Now, if there is no financial consequence involved in the debtor’s errors or omissions in a bankruptcy filing, even if they are intentional, even technically illegal, was it “fraud”? The first definition might lead you to say “yes.” But, if so, who freaking cares? Nobody lost anything. I suspect this is the copping-out and more than a bit deceptive definition of “fraud” that both the law-enforcement types (who want investigation budgets) and the B-”R” cheerleaders (who want harsh legislation) are using to make their “10%” claim.

But in the real world, everyday people define “fraud” according to the second definition above: it has to have financial consequence, or it doesn’t count. Let’s say the filer in the current Chapter 7 regime whose reported liabilities exceed assets by 10 grand forgets to list a $2,000 couch. It’s still a Chapter 7. It may be “fraud” in the one sense, but, again WHO CARES? No harm, no foul. Let’s say the filer’s petition says that his last dollars were the ones used to pay the filing fees (which Zywicki comes perilously close to declaring prima facie proof of “fraud”). If there’s $10 in the kid’s piggybank at home, is this “fraud”? Heck, it’s more than a little likely that the filer is playing the float with his checking account and really has a negative balance.

And here’s one for the fraud brigade to ponder: How many filers have borrowed from relatives and family, haven’t paid them back, and fail to list those unsecured debts in their petition? I’m going to hazard a guess that the aggregate amount of unreported family debt in bankruptcy petitions is huge.
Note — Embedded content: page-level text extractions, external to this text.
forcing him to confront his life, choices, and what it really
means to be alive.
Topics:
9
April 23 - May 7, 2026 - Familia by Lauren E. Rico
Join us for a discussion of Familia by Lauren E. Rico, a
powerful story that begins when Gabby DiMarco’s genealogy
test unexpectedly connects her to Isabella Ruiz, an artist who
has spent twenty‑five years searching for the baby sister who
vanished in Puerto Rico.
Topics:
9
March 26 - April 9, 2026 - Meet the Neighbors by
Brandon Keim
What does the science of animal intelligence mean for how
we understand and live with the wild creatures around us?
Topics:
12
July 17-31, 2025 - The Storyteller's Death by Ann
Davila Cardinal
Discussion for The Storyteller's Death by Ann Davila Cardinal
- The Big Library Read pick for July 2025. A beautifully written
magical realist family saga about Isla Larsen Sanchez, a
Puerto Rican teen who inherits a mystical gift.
Friends and family have equal standing with the other unsecured creditors (I think a good case could be made that they should get their money before the card sharks do, but since I would hate to see Todd Zywicki smash his computer, I’ll refrain).

Now, those who are so outraged about the alleged level of fraud and abuse could have drafted a bankruptcy reform bill that dealt solely with ferreting it out: closer scrutiny of each filing, a higher after-the-fact audit rate, maybe even more stringent definitions of actions taken in contemplation of bankruptcy that would disqualify more suspect pre-filing actions. But they haven’t, even though I suspect that such a bill would have had absolutely zero difficulty becoming law.

Why not? Simple–They really know that fraud as the real world defines it is not there to the extent they claim.

So what do you do when you know you can’t prove your point with the current system? You change the system: the “reform” braintrust knows that it needs to change the definition of “fraud” and “abuse” so that it WILL be found after a more complicated bill passes. Then they can say “see, we told you so.”

B-”R” accomplishes that goal by radically changing a key term:

    - The term “substantial abuse” is gone, replaced by mere “abuse.” Remember the definition above: An unjust or wrongful practice. Whereas in the current law a mistake or even an intentional deception has to have a consequence, in the new law a simple mistake or oversight signifying nothing could actually qualify as “abuse” simply because it isn’t correct.
    - Then the watered-down term “abuse” is used to describe ANY circumstance where a bankruptcy filing with above-median income attempts to file a Chapter 7 petition and, for whatever reason (error, mistake, oversight, whether or not intentionally deceptive or not), gets moved into 13.
    - Voila, the bill’s fans will have their “see we told you so” 10% abuse “proof,” with probably plenty of room to spare.
    - As a bonus, attorneys who are now subject to the lower-threshold “abuse” standard along with their clients will be forced to practice very defensively, scrutinize their clients intensely, get outside appraisals in many cases, and raise their fees substantially, discouraging many scaring many potential filers from going through the process.

Then you can look for the word “fraud” to quietly disappear from the 10%ers lexicon, replaced by “abuse.”

He who contols the terms of the discussion controls the discussion.